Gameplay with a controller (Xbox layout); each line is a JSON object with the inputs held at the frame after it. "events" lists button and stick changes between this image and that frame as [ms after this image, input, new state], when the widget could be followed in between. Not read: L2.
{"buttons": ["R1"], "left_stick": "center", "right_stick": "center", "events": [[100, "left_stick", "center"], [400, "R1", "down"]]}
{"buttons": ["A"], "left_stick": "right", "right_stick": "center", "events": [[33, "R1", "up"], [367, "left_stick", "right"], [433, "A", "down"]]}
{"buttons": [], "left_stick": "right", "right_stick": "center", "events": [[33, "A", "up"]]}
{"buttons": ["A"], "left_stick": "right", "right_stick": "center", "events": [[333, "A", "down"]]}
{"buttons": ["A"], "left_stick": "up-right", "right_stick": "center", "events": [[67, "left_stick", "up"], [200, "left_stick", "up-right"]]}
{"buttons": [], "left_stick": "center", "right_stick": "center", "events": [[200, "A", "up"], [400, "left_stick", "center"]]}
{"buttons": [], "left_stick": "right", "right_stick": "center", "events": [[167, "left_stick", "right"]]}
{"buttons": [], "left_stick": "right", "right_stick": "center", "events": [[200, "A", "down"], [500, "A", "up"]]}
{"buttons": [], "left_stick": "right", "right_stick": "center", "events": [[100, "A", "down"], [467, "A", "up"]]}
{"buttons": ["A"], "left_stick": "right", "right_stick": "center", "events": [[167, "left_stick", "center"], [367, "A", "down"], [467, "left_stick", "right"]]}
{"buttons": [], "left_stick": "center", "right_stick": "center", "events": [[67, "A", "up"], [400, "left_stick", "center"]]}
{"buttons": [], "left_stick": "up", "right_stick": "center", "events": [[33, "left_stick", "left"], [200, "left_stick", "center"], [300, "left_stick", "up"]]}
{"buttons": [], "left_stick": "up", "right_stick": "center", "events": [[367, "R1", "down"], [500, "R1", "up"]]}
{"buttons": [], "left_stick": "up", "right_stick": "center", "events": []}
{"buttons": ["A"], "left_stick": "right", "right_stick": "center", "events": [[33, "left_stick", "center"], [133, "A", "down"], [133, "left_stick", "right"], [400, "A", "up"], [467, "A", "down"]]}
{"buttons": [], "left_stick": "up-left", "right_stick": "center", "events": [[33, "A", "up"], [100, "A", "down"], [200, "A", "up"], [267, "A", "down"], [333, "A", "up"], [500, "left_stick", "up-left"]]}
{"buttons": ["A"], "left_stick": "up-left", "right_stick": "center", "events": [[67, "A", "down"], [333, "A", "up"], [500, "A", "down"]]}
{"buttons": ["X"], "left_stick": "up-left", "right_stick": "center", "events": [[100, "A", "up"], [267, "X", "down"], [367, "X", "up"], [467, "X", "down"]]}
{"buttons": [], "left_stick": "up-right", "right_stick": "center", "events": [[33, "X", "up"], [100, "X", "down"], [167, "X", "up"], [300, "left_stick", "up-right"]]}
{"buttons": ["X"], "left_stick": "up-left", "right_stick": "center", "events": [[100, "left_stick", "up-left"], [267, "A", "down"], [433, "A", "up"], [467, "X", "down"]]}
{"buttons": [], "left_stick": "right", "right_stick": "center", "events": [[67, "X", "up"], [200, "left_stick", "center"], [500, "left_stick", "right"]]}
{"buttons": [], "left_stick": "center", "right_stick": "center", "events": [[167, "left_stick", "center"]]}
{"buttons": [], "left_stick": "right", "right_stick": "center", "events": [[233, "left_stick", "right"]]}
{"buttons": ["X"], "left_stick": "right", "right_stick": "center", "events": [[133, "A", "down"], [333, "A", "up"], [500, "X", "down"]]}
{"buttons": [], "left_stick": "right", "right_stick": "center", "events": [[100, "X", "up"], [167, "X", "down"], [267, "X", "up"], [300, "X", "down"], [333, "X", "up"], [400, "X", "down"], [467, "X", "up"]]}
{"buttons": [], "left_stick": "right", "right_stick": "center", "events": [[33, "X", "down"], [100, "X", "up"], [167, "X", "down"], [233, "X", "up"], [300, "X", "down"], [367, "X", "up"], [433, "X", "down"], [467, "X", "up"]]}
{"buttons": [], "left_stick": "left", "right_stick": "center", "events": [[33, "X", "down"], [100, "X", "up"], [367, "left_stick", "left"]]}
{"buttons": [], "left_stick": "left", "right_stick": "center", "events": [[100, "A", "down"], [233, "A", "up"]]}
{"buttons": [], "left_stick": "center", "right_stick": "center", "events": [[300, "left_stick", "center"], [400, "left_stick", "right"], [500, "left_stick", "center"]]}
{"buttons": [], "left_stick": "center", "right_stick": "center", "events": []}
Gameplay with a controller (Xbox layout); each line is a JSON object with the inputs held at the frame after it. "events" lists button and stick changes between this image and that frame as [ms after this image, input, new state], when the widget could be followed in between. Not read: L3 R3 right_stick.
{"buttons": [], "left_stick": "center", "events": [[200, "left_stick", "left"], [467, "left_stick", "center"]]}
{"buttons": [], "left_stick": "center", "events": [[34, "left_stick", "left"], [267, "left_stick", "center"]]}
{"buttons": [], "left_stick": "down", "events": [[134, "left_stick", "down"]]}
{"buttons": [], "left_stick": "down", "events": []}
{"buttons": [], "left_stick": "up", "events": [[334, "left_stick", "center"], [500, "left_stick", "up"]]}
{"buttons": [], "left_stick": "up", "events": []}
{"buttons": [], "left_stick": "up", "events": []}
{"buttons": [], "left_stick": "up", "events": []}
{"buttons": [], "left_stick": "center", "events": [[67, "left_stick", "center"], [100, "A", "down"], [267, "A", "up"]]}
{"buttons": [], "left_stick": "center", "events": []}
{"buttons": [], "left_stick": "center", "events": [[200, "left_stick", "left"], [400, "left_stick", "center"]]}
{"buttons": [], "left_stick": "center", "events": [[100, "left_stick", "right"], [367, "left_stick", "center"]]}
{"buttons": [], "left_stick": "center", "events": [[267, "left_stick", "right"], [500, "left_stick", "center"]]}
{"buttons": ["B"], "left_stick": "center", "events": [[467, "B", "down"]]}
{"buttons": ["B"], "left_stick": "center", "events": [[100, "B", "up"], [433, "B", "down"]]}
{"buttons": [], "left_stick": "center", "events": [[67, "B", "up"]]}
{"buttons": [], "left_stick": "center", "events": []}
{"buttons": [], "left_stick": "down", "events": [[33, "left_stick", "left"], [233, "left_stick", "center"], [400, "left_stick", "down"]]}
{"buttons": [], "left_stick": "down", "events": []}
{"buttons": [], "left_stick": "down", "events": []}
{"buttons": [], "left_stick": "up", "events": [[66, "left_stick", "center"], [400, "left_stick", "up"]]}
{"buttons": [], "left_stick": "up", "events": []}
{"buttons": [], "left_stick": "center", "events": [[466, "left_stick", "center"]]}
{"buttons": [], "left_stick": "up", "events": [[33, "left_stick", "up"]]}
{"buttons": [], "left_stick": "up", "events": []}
· · · · · · ·
In full and word for word, output the entries.

◆ ANSWER SPACE:
Gameplay with a controller (Xbox layout); each line is a JSON object with the inputs held at the frame after it. "events" lists button and stick changes between this image and that frame as [ms after this image, input, new state], when the widget could be followed in between. Not read: L2.
{"buttons": ["R1"], "left_stick": "center", "right_stick": "center", "events": [[100, "left_stick", "center"], [400, "R1", "down"]]}
{"buttons": ["A"], "left_stick": "right", "right_stick": "center", "events": [[33, "R1", "up"], [367, "left_stick", "right"], [433, "A", "down"]]}
{"buttons": [], "left_stick": "right", "right_stick": "center", "events": [[33, "A", "up"]]}
{"buttons": ["A"], "left_stick": "right", "right_stick": "center", "events": [[333, "A", "down"]]}
{"buttons": ["A"], "left_stick": "up-right", "right_stick": "center", "events": [[67, "left_stick", "up"], [200, "left_stick", "up-right"]]}
{"buttons": [], "left_stick": "center", "right_stick": "center", "events": [[200, "A", "up"], [400, "left_stick", "center"]]}
{"buttons": [], "left_stick": "right", "right_stick": "center", "events": [[167, "left_stick", "right"]]}
{"buttons": [], "left_stick": "right", "right_stick": "center", "events": [[200, "A", "down"], [500, "A", "up"]]}
{"buttons": [], "left_stick": "right", "right_stick": "center", "events": [[100, "A", "down"], [467, "A", "up"]]}
{"buttons": ["A"], "left_stick": "right", "right_stick": "center", "events": [[167, "left_stick", "center"], [367, "A", "down"], [467, "left_stick", "right"]]}
{"buttons": [], "left_stick": "center", "right_stick": "center", "events": [[67, "A", "up"], [400, "left_stick", "center"]]}
{"buttons": [], "left_stick": "up", "right_stick": "center", "events": [[33, "left_stick", "left"], [200, "left_stick", "center"], [300, "left_stick", "up"]]}
{"buttons": [], "left_stick": "up", "right_stick": "center", "events": [[367, "R1", "down"], [500, "R1", "up"]]}
{"buttons": [], "left_stick": "up", "right_stick": "center", "events": []}
{"buttons": ["A"], "left_stick": "right", "right_stick": "center", "events": [[33, "left_stick", "center"], [133, "A", "down"], [133, "left_stick", "right"], [400, "A", "up"], [467, "A", "down"]]}
{"buttons": [], "left_stick": "up-left", "right_stick": "center", "events": [[33, "A", "up"], [100, "A", "down"], [200, "A", "up"], [267, "A", "down"], [333, "A", "up"], [500, "left_stick", "up-left"]]}
{"buttons": ["A"], "left_stick": "up-left", "right_stick": "center", "events": [[67, "A", "down"], [333, "A", "up"], [500, "A", "down"]]}
{"buttons": ["X"], "left_stick": "up-left", "right_stick": "center", "events": [[100, "A", "up"], [267, "X", "down"], [367, "X", "up"], [467, "X", "down"]]}
{"buttons": [], "left_stick": "up-right", "right_stick": "center", "events": [[33, "X", "up"], [100, "X", "down"], [167, "X", "up"], [300, "left_stick", "up-right"]]}
{"buttons": ["X"], "left_stick": "up-left", "right_stick": "center", "events": [[100, "left_stick", "up-left"], [267, "A", "down"], [433, "A", "up"], [467, "X", "down"]]}
{"buttons": [], "left_stick": "right", "right_stick": "center", "events": [[67, "X", "up"], [200, "left_stick", "center"], [500, "left_stick", "right"]]}
{"buttons": [], "left_stick": "center", "right_stick": "center", "events": [[167, "left_stick", "center"]]}
{"buttons": [], "left_stick": "right", "right_stick": "center", "events": [[233, "left_stick", "right"]]}
{"buttons": ["X"], "left_stick": "right", "right_stick": "center", "events": [[133, "A", "down"], [333, "A", "up"], [500, "X", "down"]]}
{"buttons": [], "left_stick": "right", "right_stick": "center", "events": [[100, "X", "up"], [167, "X", "down"], [267, "X", "up"], [300, "X", "down"], [333, "X", "up"], [400, "X", "down"], [467, "X", "up"]]}
{"buttons": [], "left_stick": "right", "right_stick": "center", "events": [[33, "X", "down"], [100, "X", "up"], [167, "X", "down"], [233, "X", "up"], [300, "X", "down"], [367, "X", "up"], [433, "X", "down"], [467, "X", "up"]]}
{"buttons": [], "left_stick": "left", "right_stick": "center", "events": [[33, "X", "down"], [100, "X", "up"], [367, "left_stick", "left"]]}
{"buttons": [], "left_stick": "left", "right_stick": "center", "events": [[100, "A", "down"], [233, "A", "up"]]}
{"buttons": [], "left_stick": "center", "right_stick": "center", "events": [[300, "left_stick", "center"], [400, "left_stick", "right"], [500, "left_stick", "center"]]}
{"buttons": [], "left_stick": "center", "right_stick": "center", "events": []}
Gameplay with a controller (Xbox layout); each line is a JSON object with the inputs held at the frame after it. "events" lists button and stick changes between this image and that frame as [ms after this image, input, new state], when the widget could be followed in between. Not read: L3 R3 right_stick.
{"buttons": [], "left_stick": "center", "events": [[200, "left_stick", "left"], [467, "left_stick", "center"]]}
{"buttons": [], "left_stick": "center", "events": [[34, "left_stick", "left"], [267, "left_stick", "center"]]}
{"buttons": [], "left_stick": "down", "events": [[134, "left_stick", "down"]]}
{"buttons": [], "left_stick": "down", "events": []}
{"buttons": [], "left_stick": "up", "events": [[334, "left_stick", "center"], [500, "left_stick", "up"]]}
{"buttons": [], "left_stick": "up", "events": []}
{"buttons": [], "left_stick": "up", "events": []}
{"buttons": [], "left_stick": "up", "events": []}
{"buttons": [], "left_stick": "center", "events": [[67, "left_stick", "center"], [100, "A", "down"], [267, "A", "up"]]}
{"buttons": [], "left_stick": "center", "events": []}
{"buttons": [], "left_stick": "center", "events": [[200, "left_stick", "left"], [400, "left_stick", "center"]]}
{"buttons": [], "left_stick": "center", "events": [[100, "left_stick", "right"], [367, "left_stick", "center"]]}
{"buttons": [], "left_stick": "center", "events": [[267, "left_stick", "right"], [500, "left_stick", "center"]]}
{"buttons": ["B"], "left_stick": "center", "events": [[467, "B", "down"]]}
{"buttons": ["B"], "left_stick": "center", "events": [[100, "B", "up"], [433, "B", "down"]]}
{"buttons": [], "left_stick": "center", "events": [[67, "B", "up"]]}
{"buttons": [], "left_stick": "center", "events": []}
{"buttons": [], "left_stick": "down", "events": [[33, "left_stick", "left"], [233, "left_stick", "center"], [400, "left_stick", "down"]]}
{"buttons": [], "left_stick": "down", "events": []}
{"buttons": [], "left_stick": "down", "events": []}
{"buttons": [], "left_stick": "up", "events": [[66, "left_stick", "center"], [400, "left_stick", "up"]]}
{"buttons": [], "left_stick": "up", "events": []}
{"buttons": [], "left_stick": "center", "events": [[466, "left_stick", "center"]]}
{"buttons": [], "left_stick": "up", "events": [[33, "left_stick", "up"]]}
{"buttons": [], "left_stick": "up", "events": []}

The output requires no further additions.